Traditionally, Thanksgiving means family fun. Many books highlight this; here are a few great ones.
Sharing the Bread: An Old-Fashioned Thanksgiving Story by Pat Zietlow Miller is a fantastic rhyming story that focuses on family togetherness and teamwork. Everyone in the family–Mama, Daddy, Sister, Brother, Baby, Grandma, Grandpa, Auntie, and Uncle–has a job to do to prepare for Thanksgiving. Rhyme and repetition make this book perfect for toddlers and preschoolers. Jill McElmurry’s old-fashioned illustrations set the perfect tone for this lovely family celebratory tale. Fun and old-fashioned–so much to love about this one!
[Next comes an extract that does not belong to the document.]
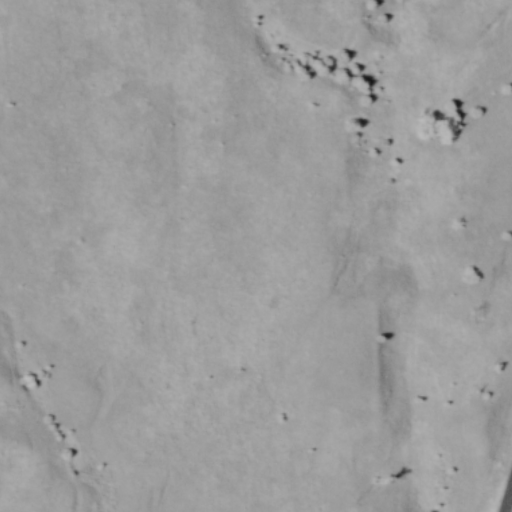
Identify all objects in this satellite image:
road: (508, 501)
Thanksgiving Is Here! by Diane Goode focuses on the fun of family at Thanksgiving. The text in the story literally floats across the pages; this gives the story a lilting feel, even though the story doesn’t rhyme. The first several pages end in a sentence that begins with “we”: “We all love to cook at Thanksgiving”; “We all have a place at the table”; etc. This is a fun book to read, and the whimsical illustrations really add to the overall feeling of the story. My favorite picture is the two-page spread of the whole family (well over twenty people) sitting down at the long table they have created by pushing smaller tables together. This feel-good story that would appeal to just about any age, from preschool to adult.
Just for fun
Cranberry Thanksgiving by Wende and Harry Devlin is the tale of Mr. Whiskers and his plot to get Grandmother’s secret cranberry bread recipe. I dare you to read this one and NOT make cranberry bread after you’re through reading it! A fun plot, silly and likable characters, and a recipe to boot–lots to love for old and young alike in this story.
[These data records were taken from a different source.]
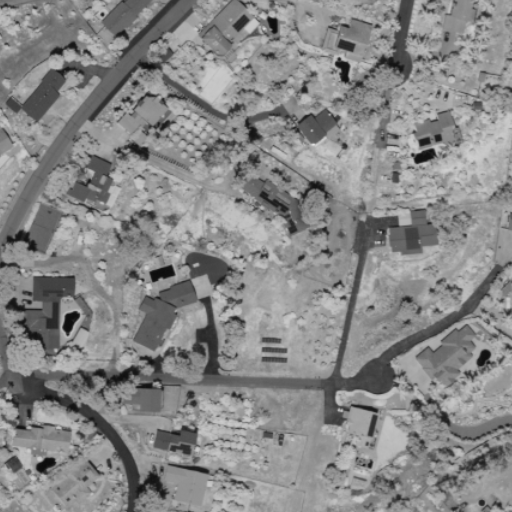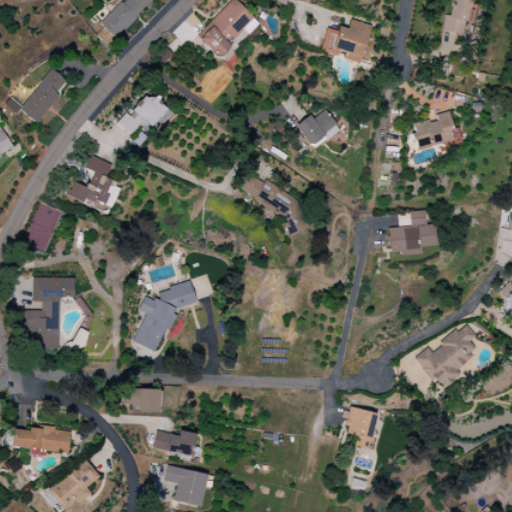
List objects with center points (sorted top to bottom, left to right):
building: (122, 15)
building: (456, 16)
building: (225, 29)
road: (397, 33)
building: (345, 41)
road: (201, 101)
building: (141, 114)
building: (315, 128)
building: (432, 132)
road: (378, 141)
building: (4, 145)
road: (145, 157)
building: (94, 187)
building: (274, 203)
building: (508, 226)
building: (409, 234)
road: (349, 299)
building: (45, 312)
building: (158, 317)
road: (441, 322)
road: (2, 334)
road: (5, 337)
building: (446, 357)
road: (9, 379)
building: (140, 399)
building: (358, 426)
road: (103, 427)
building: (40, 440)
building: (173, 444)
building: (184, 485)
building: (72, 486)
The Peterkins’ Thanksgiving by Elizabeth Spurr (who adapted the 1886 stories of Lucretia P. Hale for this picture book format) is a story of high hilarity. The Peterkins are a family of eight, with members having a varying degree of dim-wittedness (the adults, mostly) or common sense (the children, mostly). The format of this book is a letter, written to a “Lady from Philadelphia,” about the Peterkin’s Thanksgiving she missed after being called away home suddenly. Of course, all kinds of chaos ensues: their feast is stuck in the dumbwaiter, and the Peterkins go to all manner of difficulties to remedy the situation. In the end, it takes the simple act (by a carpenter they’ve gone to great lengths to procure, no less) of readjusting the weights to get the dumbwaiter to work properly and deliver their meal. It’s a silly story about a silly family, and the silliness is a little bit sophisticated because of its unfamiliarity: I had to explain to my girls about dumbwaiters, and it’s set in a society familiar to us only in books. This book (and the Christmas one) inspired me to read the original work to my girls . The Peterkins are my favorite silly family, and what better time to enjoy some family silliness than at Thanksgiving?
So that’s it–our favorite Thanksgiving picture books! Do you have a favorite to add to my list?